» **Aim of the exercise**
Do any lines in the data below contain "explodieren"? If so, copy every one of them.

....................

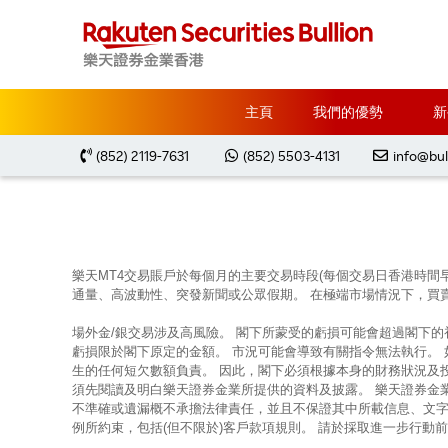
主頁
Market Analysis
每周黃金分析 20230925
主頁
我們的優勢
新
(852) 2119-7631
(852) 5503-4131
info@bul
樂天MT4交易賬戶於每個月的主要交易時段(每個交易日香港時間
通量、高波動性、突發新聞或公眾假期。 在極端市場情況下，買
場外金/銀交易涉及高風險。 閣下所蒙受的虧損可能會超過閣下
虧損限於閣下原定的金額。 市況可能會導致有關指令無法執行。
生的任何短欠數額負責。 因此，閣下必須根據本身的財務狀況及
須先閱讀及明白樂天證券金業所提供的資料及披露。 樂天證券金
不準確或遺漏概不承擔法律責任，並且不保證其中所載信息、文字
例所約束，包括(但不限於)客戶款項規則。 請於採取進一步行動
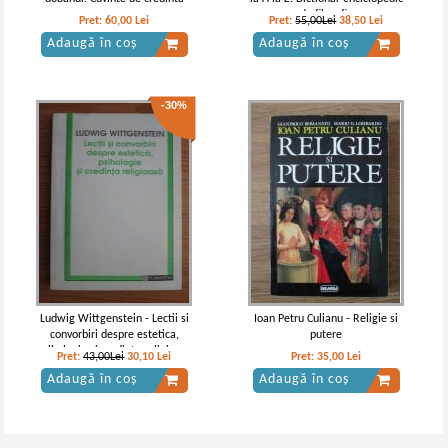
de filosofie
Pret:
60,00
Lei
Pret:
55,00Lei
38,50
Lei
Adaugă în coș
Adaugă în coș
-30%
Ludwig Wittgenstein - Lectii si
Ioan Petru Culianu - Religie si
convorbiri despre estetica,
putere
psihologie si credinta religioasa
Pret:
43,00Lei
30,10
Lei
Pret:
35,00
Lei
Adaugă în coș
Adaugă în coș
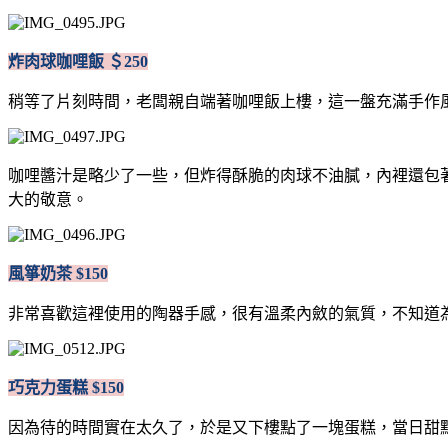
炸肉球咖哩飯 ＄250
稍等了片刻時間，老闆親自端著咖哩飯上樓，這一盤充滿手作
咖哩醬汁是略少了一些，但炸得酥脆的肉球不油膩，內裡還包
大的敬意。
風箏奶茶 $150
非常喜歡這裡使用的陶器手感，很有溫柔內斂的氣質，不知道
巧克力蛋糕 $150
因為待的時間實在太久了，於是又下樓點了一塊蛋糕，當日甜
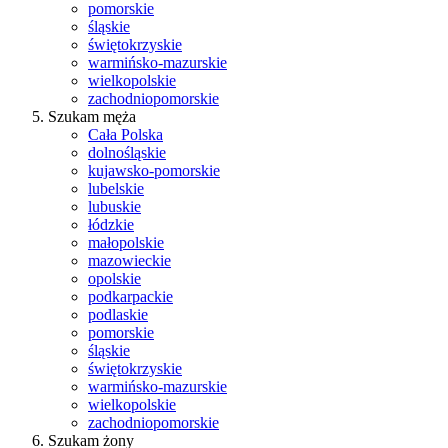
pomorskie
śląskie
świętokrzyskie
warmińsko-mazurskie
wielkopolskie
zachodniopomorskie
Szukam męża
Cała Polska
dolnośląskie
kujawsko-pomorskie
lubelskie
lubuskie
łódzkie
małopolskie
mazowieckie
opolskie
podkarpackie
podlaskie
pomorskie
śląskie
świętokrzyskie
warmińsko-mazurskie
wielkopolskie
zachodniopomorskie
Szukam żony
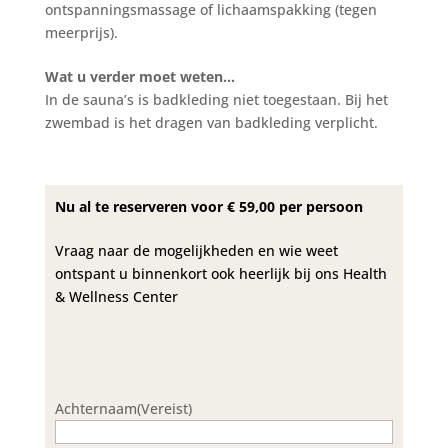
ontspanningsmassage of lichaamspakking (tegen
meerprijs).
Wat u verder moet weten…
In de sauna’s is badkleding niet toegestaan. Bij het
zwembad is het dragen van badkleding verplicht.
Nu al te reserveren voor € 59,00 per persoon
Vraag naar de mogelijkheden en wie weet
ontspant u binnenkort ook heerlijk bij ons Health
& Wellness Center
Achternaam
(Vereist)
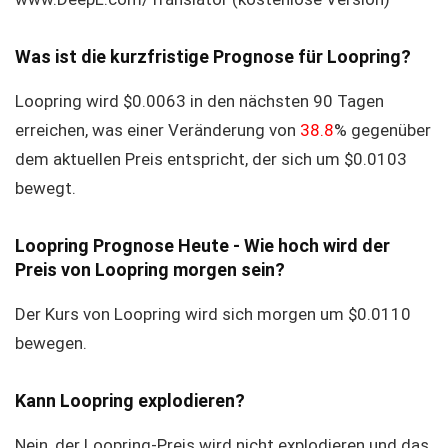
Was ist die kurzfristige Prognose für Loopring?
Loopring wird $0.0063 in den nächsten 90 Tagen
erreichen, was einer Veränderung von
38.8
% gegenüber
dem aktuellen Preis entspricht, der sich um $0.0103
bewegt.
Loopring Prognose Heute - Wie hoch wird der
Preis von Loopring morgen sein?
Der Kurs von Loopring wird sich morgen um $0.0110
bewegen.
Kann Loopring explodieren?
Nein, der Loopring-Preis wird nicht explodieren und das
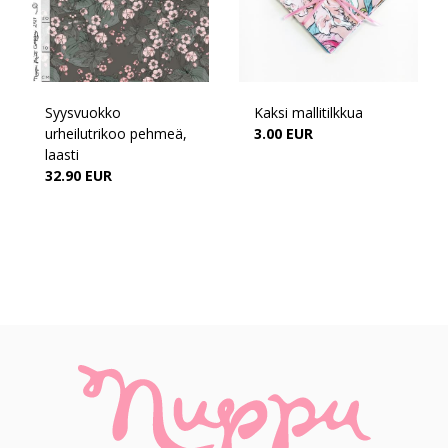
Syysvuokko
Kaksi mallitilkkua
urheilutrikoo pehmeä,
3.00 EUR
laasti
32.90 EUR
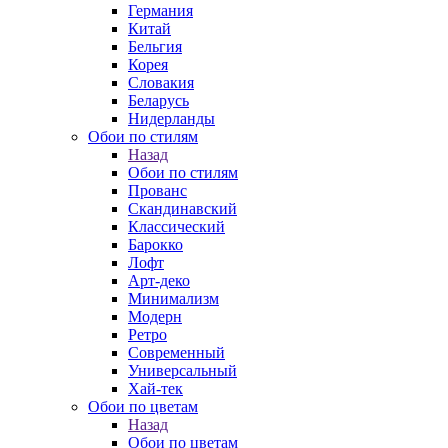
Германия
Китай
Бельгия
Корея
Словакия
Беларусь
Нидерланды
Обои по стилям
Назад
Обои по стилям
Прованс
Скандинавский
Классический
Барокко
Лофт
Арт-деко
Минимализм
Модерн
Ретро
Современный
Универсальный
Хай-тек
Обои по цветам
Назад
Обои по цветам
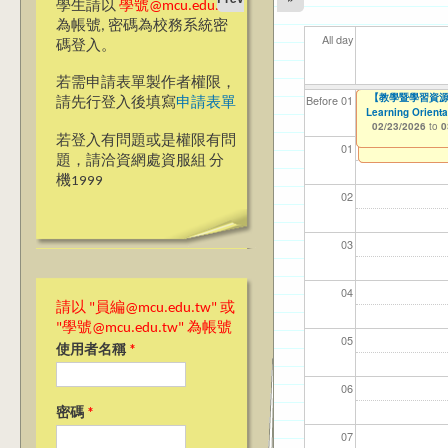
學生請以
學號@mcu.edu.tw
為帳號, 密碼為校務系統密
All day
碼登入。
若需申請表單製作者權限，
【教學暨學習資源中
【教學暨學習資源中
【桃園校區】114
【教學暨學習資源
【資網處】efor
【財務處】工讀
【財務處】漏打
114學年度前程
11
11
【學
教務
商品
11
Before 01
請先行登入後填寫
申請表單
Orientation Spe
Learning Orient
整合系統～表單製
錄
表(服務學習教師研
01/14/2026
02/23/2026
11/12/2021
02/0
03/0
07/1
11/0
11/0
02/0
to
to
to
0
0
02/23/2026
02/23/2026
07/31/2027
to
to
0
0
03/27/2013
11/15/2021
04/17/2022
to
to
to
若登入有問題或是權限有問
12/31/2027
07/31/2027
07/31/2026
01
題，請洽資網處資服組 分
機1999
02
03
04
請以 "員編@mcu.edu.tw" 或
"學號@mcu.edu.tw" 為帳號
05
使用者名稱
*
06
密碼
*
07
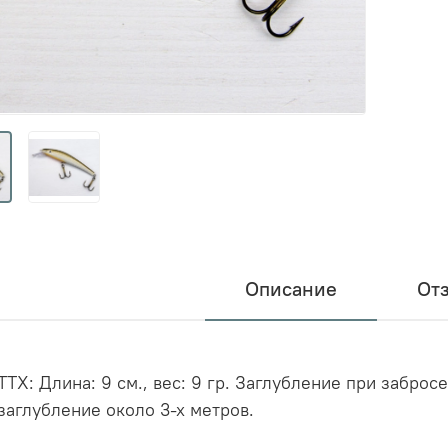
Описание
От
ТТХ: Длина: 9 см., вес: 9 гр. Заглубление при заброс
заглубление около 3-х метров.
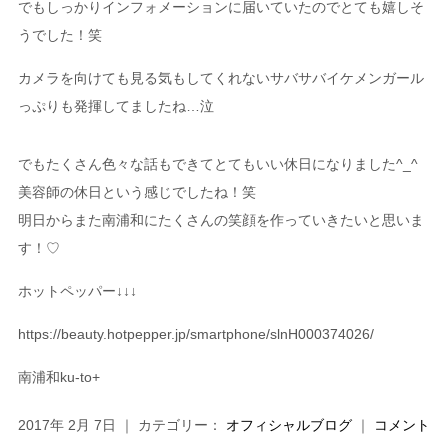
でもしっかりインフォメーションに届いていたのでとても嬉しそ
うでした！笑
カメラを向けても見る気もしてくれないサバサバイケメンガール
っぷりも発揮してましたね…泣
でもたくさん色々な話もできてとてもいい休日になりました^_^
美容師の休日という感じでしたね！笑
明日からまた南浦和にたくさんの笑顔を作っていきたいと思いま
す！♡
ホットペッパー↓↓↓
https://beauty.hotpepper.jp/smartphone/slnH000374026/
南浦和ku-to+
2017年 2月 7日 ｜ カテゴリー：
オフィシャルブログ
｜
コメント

....................

» **Answer box**
Kann Loopring explodieren?
Nein, der Loopring-Preis wird nicht explodieren und das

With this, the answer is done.